Activity -
Please repeat the lines below exactly. Begin with the line containing "pinky mcp: (198, 290)" and go on through the line containing "middle tip: (385, 503)".

Provided material -

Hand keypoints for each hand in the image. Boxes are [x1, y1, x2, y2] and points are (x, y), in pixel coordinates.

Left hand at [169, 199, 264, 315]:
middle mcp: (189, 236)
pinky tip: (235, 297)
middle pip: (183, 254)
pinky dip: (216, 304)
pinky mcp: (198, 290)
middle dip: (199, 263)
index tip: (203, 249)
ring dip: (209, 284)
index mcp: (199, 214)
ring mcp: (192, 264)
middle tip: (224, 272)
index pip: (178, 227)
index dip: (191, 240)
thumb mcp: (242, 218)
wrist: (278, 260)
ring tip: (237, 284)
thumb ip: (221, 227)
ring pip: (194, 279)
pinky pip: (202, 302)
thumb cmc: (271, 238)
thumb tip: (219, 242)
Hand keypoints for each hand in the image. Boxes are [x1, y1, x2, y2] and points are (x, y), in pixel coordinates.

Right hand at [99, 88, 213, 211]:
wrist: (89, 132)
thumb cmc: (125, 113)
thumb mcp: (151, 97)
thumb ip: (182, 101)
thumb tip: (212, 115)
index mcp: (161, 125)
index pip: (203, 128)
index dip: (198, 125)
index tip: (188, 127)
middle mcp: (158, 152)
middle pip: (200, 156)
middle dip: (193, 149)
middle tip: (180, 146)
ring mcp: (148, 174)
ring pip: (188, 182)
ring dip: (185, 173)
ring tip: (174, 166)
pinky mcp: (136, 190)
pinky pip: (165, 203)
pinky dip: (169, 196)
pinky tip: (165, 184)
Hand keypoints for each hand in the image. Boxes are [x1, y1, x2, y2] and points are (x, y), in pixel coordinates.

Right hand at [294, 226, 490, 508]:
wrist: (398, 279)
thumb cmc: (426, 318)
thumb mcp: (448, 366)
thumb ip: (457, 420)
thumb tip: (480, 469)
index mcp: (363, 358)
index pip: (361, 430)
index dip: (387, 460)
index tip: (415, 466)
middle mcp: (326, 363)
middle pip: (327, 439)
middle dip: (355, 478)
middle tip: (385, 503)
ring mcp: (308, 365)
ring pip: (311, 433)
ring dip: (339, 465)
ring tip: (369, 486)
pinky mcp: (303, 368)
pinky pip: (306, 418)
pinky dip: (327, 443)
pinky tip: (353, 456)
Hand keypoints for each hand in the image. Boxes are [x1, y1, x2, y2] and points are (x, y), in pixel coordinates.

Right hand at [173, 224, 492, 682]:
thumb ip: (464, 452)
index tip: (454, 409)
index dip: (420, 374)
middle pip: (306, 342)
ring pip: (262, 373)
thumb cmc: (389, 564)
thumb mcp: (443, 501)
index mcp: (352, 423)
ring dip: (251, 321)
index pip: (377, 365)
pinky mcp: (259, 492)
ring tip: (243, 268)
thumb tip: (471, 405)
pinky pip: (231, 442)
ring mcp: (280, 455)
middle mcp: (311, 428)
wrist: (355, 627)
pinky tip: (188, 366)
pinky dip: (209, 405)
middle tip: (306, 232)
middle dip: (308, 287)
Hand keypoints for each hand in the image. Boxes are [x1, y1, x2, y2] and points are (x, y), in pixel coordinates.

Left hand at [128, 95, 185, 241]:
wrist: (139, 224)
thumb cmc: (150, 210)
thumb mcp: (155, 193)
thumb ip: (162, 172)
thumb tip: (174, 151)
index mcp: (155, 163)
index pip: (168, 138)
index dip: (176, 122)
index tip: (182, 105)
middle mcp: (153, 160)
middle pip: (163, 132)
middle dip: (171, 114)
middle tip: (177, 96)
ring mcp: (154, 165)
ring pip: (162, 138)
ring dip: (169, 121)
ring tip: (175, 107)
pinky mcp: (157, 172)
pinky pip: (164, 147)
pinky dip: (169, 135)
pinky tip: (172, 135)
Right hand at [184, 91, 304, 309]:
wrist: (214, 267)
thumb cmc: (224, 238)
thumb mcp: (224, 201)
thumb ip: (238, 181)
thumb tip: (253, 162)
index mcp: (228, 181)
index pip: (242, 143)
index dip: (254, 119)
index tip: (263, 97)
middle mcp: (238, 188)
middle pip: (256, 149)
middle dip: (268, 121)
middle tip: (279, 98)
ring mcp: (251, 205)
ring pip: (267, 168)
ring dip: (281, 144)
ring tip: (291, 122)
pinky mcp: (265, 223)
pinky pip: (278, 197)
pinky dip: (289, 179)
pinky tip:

Solution to this task -
pinky mcp: (198, 290)
middle dip: (199, 263)
index tip: (203, 249)
ring dip: (209, 284)
index mcp: (199, 214)
ring mcp: (192, 264)
middle tip: (224, 272)
index pip: (178, 227)
index dip: (191, 240)
thumb mcp: (242, 218)
wrist: (278, 260)
ring tip: (237, 284)
thumb ip: (221, 227)
ring pip: (194, 279)
pinky pip: (202, 302)
thumb cmc: (271, 238)
thumb tip: (219, 242)
Hand keypoints for each hand in the image. Boxes are [x1, y1, x2, y2] and points are (x, y), in pixel coordinates.

Right hand at [99, 88, 213, 211]:
wrist: (89, 132)
thumb cmc: (125, 113)
thumb mcp: (151, 97)
thumb ip: (182, 101)
thumb tip: (212, 115)
index mcp: (161, 125)
index pip: (203, 128)
index dip: (198, 125)
index tip: (188, 127)
middle mcp: (158, 152)
middle pip: (200, 156)
middle dip: (193, 149)
middle tip: (180, 146)
ring mcp: (148, 174)
ring pip: (188, 182)
ring dip: (185, 173)
ring tip: (174, 166)
pinky mcp: (136, 190)
pinky pip: (165, 203)
pinky dip: (169, 196)
pinky tip: (165, 184)
Hand keypoints for each hand in the image. Boxes are [x1, y1, x2, y2] and points are (x, y), in pixel coordinates.

Right hand at [294, 226, 490, 508]:
wrist: (398, 279)
thumb cmc: (426, 318)
thumb mcp: (448, 366)
thumb ip: (457, 420)
thumb tip: (480, 469)
index mcp: (363, 358)
index pip: (361, 430)
index dip: (387, 460)
index tip: (415, 466)
middle mcp: (326, 363)
middle pip: (327, 439)
middle dip: (355, 478)
middle tip: (385, 503)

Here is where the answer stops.